J-S31036-24
NON-PRECEDENTIAL DECISION - SEE SUPERIOR COURT O.P. 65.37
COMMONWEALTH OF PENNSYLVANIA : IN THE SUPERIOR COURT OF : PENNSYLVANIA : v. : : : GREGORY MCDOWELL : : Appellant : No. 1782 EDA 2023
Appeal from the Judgment of Sentence Entered June 29, 2021 In the Court of Common Pleas of Philadelphia County Criminal Division at No(s): CP-51-CR-0002302-2017
BEFORE: BOWES, J., McLAUGHLIN, J., and BECK, J.
MEMORANDUM BY BECK, J.: FILED NOVEMBER 15, 2024
Gregory McDowell (“McDowell”) appeals from the judgment of sentence
imposed by the Philadelphia County Court of Common Pleas (“trial court”)
following resentencing. McDowell challenges the discretionary aspects of his
sentence and the constitutionality of his registration requirements under
subchapter H of the Sexual Offender Registration and Notification Act (“SORNA
II”).1 We affirm.
____________________________________________
1 42 Pa.C.S. §§ 9799.51-9799.75. The Pennsylvania General Assembly enacted Act 10 on February 21, 2018, and Act 29 on June 12, 2018, which are collectively known as SORNA II. See Act of Feb. 21, 2018, P.L. 27, No. 10 (“Act 10”); Act of June 12, 2018, P.L. 140, No. 29 (“Act 29”). SORNA II is divided into two subchapters: “Subchapter H governs those whose offenses occurred after December 20, 2012. Subchapter I applies to those whose offenses were completed prior to that date.” Commonwealth v. Santana, 266 A.3d 528, 530 n.7 (Pa. 2021). J-S31036-24
On February 10, 2017, while McDowell was alone in the house with his
nephew’s twenty-year-old girlfriend (“the victim”), he offered her a drink.

━━━━━━━━━━━━━━━━━━━━

TO DO.
a: According to the court memorandum, which court imposed the judgment of sentence that McDowell appeals?
b: Carry on the court memorandum from its last sentence, keeping its style.
The data after this point is separate material and unrelated to the court memorandum.

RECORDED INFORMATION.
━━━━━━━━━━━━━━━━━━━━

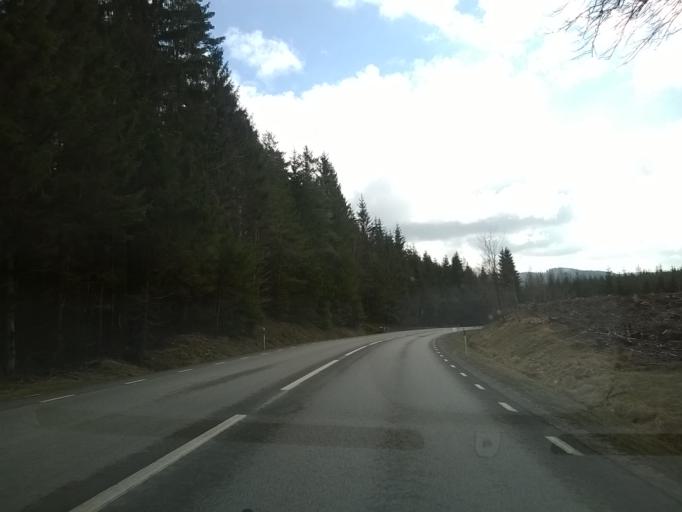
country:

━━━━━━━━━━━━━━━━━━━━

ANSWERS IN ORDER.
a: The Philadelphia County Court of Common Pleas.

b:
After consuming it, the victim blacked out and awoke later in McDowell’s bed,
her clothes removed, with McDowell on top of her having vaginal intercourse
with her. The victim reported the assault, and the police arrested McDowell
and charged him with numerous crimes.
After McDowell waived his right to a jury trial, the case proceeded to a
bench trial. Ultimately, the trial court found McDowell guilty of rape of a
substantially impaired person, sexual assault, and indecent assault without
consent of other. The trial court sentenced McDowell to ten to twenty years
in prison for the rape conviction, and a consecutive term of two and one-half
to five years for the sexual assault conviction. The trial court found that the
sentence for indecent assault merged with the sentence for rape. The trial
court further found that McDowell was subject to lifetime sex offender
registration.
McDowell filed a timely post-sentence motion, which the trial court
denied. On appeal, this Court affirmed McDowell’s convictions but vacated
the sentence, finding that the rape and sexual assault sentences should have
merged, and remanded for resentencing. See Commonwealth v.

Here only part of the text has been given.